RECORDS PROVIDED:
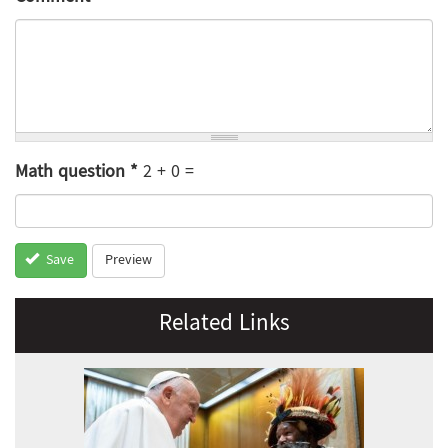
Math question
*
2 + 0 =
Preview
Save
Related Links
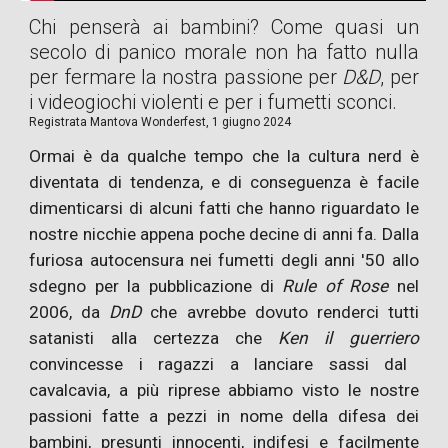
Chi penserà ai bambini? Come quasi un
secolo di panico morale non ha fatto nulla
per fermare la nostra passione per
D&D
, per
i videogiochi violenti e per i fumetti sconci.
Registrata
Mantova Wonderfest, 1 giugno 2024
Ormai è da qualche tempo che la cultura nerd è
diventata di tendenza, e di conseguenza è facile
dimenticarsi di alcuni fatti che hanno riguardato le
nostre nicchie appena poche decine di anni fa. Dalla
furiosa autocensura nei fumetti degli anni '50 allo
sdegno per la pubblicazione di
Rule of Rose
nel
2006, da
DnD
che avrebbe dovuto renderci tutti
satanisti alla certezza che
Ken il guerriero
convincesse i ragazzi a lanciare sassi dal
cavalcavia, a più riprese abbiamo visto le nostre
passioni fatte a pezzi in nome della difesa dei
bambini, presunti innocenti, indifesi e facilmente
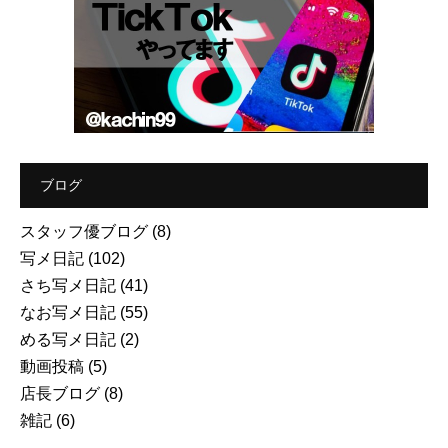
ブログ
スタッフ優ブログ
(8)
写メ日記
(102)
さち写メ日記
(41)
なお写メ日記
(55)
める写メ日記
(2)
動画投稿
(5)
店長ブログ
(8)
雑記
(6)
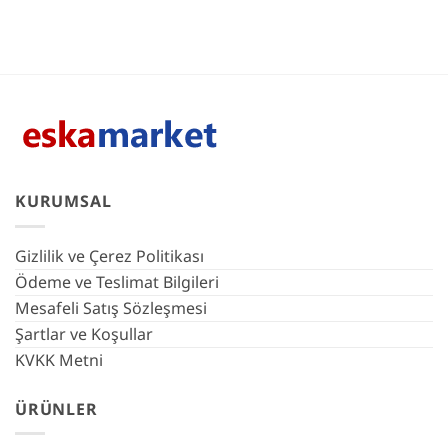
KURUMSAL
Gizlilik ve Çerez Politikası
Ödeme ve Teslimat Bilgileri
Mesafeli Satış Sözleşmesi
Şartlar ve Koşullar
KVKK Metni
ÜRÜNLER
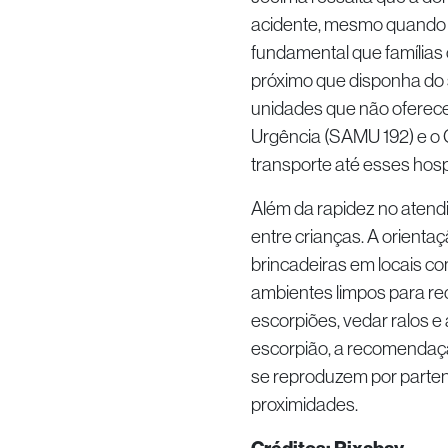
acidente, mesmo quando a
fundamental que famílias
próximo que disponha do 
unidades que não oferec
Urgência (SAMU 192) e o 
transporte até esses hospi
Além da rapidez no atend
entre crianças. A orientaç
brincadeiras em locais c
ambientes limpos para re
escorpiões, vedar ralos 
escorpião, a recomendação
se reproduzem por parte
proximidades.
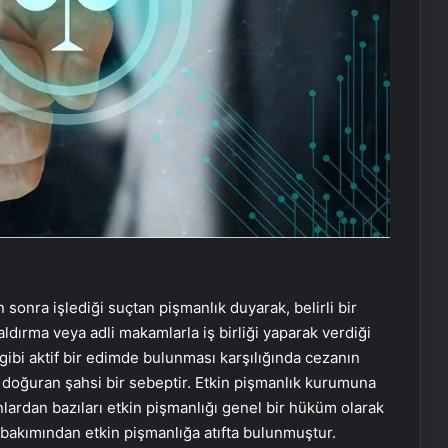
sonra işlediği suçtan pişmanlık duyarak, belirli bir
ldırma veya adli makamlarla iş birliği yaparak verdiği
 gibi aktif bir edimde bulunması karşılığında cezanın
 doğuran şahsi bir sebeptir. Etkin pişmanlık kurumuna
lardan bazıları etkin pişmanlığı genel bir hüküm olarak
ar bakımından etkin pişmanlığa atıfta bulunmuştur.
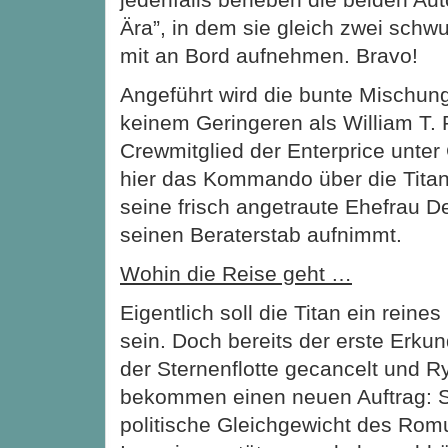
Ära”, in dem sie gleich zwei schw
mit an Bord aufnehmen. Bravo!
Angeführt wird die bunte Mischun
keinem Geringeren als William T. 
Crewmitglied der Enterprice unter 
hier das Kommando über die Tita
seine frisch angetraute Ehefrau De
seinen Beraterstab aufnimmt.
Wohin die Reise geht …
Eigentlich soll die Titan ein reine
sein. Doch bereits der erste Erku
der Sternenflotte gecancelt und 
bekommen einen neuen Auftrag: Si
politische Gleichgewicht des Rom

TASK TO COMPLETE: Copy out the text read from all of the records above, word for word and line for line. Leave out the picture lines.

YOUR SOLUTION:
Math question
*
2 + 0 =
Preview
Save
Related Links
Chi penserà ai bambini? Come quasi un
secolo di panico morale non ha fatto nulla
per fermare la nostra passione per
D&D
, per
i videogiochi violenti e per i fumetti sconci.
Registrata
Mantova Wonderfest, 1 giugno 2024
Ormai è da qualche tempo che la cultura nerd è
diventata di tendenza, e di conseguenza è facile
dimenticarsi di alcuni fatti che hanno riguardato le
nostre nicchie appena poche decine di anni fa. Dalla
furiosa autocensura nei fumetti degli anni '50 allo
sdegno per la pubblicazione di
Rule of Rose
nel
2006, da
DnD
che avrebbe dovuto renderci tutti
satanisti alla certezza che
Ken il guerriero
convincesse i ragazzi a lanciare sassi dal
cavalcavia, a più riprese abbiamo visto le nostre
passioni fatte a pezzi in nome della difesa dei
bambini, presunti innocenti, indifesi e facilmente
ブログ
スタッフ優ブログ
(8)
写メ日記
(102)
さち写メ日記
(41)
なお写メ日記
(55)
める写メ日記
(2)
動画投稿
(5)
店長ブログ
(8)
雑記
(6)
KURUMSAL
Gizlilik ve Çerez Politikası
Ödeme ve Teslimat Bilgileri
Mesafeli Satış Sözleşmesi
Şartlar ve Koşullar
KVKK Metni
ÜRÜNLER
acidente, mesmo quando a
fundamental que famílias
próximo que disponha do 
unidades que não oferec
Urgência (SAMU 192) e o 
transporte até esses hospi
Além da rapidez no atend
entre crianças. A orientaç
brincadeiras em locais c
ambientes limpos para re
escorpiões, vedar ralos 
escorpião, a recomendação
se reproduzem por parte
proximidades.
sonra işlediği suçtan pişmanlık duyarak, belirli bir
ldırma veya adli makamlarla iş birliği yaparak verdiği
 gibi aktif bir edimde bulunması karşılığında cezanın
 doğuran şahsi bir sebeptir. Etkin pişmanlık kurumuna
lardan bazıları etkin pişmanlığı genel bir hüküm olarak
ar bakımından etkin pişmanlığa atıfta bulunmuştur.
Ära”, in dem sie gleich zwei schw
mit an Bord aufnehmen. Bravo!
Angeführt wird die bunte Mischun
keinem Geringeren als William T. 
Crewmitglied der Enterprice unter 
hier das Kommando über die Tita
seine frisch angetraute Ehefrau De
seinen Beraterstab aufnimmt.
Wohin die Reise geht …
Eigentlich soll die Titan ein reine
sein. Doch bereits der erste Erku
der Sternenflotte gecancelt und 
bekommen einen neuen Auftrag: Si
politische Gleichgewicht des Rom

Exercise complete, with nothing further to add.